What I am trying to say is, the Agong is not a dictator. His hands are tied to picking someone from the 222.
Technically, even if Anwar was under Internal Security Act (ISA) detention, that should not preclude the Agong from saying, “I believe that he has the support”, and still appoint him as prime minister.
Yes. Absolutely. You cannot frustrate the system this way. You cannot detain any of the 222 MPs today because each of them is a voter. Because everybody knows — and the king certainly knows — we are entering into a critical period in the nation’s history: uncharted, unprecedented. That is, there is a possibility of a change in leadership, both within Umno — between Abdullah Badawi and Najib and anybody else — and between the Barisan Nasional and Pakatan Rakyat. And the king knows in those circumstances, he may be invited to exercise the royal prerogative and appoint a prime minister.

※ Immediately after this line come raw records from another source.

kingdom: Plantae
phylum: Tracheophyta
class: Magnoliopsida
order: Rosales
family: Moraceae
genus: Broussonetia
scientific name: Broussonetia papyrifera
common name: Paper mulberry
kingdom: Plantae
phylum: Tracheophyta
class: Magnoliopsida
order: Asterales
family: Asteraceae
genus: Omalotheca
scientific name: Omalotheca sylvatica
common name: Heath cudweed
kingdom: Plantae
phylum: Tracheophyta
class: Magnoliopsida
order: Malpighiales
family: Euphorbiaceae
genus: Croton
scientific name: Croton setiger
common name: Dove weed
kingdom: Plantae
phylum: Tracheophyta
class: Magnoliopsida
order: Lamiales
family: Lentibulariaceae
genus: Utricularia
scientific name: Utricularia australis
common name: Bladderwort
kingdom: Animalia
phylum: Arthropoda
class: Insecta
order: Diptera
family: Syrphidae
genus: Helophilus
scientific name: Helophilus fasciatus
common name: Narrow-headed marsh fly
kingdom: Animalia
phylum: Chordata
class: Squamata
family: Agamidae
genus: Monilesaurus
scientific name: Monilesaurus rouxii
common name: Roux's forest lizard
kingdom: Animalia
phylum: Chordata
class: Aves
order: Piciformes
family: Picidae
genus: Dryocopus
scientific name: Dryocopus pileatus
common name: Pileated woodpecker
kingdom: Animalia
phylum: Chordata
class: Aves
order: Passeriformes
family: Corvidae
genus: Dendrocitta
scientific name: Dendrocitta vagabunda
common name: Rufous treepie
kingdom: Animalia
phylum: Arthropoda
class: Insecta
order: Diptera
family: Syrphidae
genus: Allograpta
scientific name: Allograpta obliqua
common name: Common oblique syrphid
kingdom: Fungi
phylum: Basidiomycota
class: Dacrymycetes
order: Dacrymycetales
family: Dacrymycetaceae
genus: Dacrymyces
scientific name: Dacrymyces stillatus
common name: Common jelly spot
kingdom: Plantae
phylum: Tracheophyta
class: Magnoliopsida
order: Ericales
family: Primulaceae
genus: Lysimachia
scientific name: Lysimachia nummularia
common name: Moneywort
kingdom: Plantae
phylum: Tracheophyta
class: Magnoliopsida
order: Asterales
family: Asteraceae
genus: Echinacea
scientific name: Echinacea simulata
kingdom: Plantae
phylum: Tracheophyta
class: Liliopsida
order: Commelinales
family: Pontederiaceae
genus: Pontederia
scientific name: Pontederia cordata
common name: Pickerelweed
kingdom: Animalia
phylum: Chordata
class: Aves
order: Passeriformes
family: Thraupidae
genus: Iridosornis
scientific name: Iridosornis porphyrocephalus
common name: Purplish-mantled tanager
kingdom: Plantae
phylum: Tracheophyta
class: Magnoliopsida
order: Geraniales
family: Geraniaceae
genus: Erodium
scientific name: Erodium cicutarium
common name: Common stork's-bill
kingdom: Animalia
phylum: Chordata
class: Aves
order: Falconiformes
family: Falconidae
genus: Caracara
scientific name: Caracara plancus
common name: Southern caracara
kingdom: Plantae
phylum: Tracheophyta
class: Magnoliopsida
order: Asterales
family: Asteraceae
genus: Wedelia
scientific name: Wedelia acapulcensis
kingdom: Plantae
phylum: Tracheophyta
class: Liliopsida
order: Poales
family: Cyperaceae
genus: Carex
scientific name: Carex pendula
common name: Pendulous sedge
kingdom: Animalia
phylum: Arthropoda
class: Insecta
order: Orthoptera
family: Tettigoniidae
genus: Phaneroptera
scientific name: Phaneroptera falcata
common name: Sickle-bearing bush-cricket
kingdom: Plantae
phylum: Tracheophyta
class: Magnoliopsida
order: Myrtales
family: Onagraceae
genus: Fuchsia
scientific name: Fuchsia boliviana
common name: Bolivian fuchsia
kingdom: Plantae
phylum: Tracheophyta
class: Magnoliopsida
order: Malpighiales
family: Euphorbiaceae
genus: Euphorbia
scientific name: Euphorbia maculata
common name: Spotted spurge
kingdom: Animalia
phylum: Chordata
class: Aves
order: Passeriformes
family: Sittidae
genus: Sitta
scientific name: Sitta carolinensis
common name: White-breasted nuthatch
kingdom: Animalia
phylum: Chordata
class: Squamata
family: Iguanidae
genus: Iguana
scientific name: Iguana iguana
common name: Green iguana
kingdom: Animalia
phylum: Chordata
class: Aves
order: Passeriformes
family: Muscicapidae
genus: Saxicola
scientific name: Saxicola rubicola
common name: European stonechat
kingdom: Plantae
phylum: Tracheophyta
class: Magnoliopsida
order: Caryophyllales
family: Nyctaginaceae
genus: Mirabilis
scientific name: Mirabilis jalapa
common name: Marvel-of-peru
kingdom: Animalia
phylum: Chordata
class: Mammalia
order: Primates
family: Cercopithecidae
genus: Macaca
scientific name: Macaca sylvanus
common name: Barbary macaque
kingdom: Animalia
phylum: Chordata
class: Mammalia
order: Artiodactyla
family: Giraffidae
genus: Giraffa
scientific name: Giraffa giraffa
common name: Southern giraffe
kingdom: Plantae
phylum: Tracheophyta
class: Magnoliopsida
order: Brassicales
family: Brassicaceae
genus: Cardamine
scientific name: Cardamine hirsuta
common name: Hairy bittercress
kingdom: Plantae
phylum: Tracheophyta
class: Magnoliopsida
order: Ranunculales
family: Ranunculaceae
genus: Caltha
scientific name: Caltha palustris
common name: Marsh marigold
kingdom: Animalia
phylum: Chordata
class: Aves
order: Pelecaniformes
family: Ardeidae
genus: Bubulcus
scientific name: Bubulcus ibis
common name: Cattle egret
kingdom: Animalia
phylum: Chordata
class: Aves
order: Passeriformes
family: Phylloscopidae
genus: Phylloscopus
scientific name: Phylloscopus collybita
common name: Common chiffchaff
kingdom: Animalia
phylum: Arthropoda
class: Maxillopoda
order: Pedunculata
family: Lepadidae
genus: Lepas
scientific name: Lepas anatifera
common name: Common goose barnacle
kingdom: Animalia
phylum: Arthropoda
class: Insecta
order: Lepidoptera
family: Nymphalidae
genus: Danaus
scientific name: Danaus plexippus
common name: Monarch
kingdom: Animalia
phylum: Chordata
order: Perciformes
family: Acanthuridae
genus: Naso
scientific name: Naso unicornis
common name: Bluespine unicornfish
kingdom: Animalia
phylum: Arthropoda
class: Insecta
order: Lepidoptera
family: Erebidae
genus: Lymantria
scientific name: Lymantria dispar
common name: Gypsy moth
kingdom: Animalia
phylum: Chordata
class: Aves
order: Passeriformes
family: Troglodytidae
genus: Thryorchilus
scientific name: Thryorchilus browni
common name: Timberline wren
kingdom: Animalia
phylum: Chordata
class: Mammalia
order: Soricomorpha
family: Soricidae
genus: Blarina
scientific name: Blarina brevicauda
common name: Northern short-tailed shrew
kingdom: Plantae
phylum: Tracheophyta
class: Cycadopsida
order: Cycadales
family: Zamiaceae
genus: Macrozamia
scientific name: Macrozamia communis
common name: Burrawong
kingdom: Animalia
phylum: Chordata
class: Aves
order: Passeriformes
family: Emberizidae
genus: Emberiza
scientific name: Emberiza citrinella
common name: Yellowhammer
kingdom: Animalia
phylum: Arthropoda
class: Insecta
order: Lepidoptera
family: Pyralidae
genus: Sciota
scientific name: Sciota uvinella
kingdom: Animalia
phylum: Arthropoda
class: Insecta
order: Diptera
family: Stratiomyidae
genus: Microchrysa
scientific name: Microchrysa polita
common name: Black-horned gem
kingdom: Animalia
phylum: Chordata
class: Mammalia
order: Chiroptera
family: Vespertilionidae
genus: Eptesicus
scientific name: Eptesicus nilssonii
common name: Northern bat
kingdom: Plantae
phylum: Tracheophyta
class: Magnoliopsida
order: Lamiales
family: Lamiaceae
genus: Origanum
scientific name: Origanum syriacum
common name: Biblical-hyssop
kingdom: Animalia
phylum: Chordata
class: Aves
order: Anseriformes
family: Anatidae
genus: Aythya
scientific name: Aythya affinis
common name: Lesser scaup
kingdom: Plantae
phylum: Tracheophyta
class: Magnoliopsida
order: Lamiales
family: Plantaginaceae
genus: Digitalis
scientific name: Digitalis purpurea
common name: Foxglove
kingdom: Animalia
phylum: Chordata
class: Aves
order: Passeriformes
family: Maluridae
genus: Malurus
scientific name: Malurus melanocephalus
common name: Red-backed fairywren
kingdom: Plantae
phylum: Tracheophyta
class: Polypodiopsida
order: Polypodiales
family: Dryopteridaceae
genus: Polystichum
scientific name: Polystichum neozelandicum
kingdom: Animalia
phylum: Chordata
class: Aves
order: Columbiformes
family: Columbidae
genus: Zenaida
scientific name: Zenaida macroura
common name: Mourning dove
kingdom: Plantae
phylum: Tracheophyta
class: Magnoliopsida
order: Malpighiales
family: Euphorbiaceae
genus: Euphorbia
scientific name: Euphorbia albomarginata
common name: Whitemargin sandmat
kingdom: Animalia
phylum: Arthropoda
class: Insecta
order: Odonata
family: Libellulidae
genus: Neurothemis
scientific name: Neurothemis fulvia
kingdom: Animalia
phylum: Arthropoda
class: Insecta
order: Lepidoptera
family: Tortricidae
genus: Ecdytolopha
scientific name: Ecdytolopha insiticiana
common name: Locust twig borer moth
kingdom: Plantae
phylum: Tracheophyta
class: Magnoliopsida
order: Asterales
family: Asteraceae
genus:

You say he needs to be invited. Who needs to do this inviting?
Whoever goes to see him with the numbers. And therefore, the critical players are the 222 MPs because they chart the future. And the Agong can say, I need them all there. You cannot take 10 away or five away from either party.
So within the current circumstances, any kind of detention of MPs under the ISA is unconstitutional.
Yes, in my opinion. The big point to make is, you cannot arrange your affairs — be it the speaker or the prime minister or the home minister — in such a way as to thwart the constitutional mechanism, which has, at the minimum, 222 players (the MPs) and the king. [Among the MPs] is the potential prime minister. [So, the MPs] have special status at this current point of time.
Technically, the prime minister still has the prerogative of delaying parliamentary sitting for up to six months. And he can still go ahead and do that, even though you said earlier that it would be considered unconstitutional.
Well, the Agong cannot stop him. But [the Agong] will know that Method #1 has been frustrated.
Then at that juncture, it is left to the opposition to employ other methods to convince the king?
Yes. And that [same response by the opposition could be used if] the Speaker turns down [yet again] the motion to table a vote of no-confidence.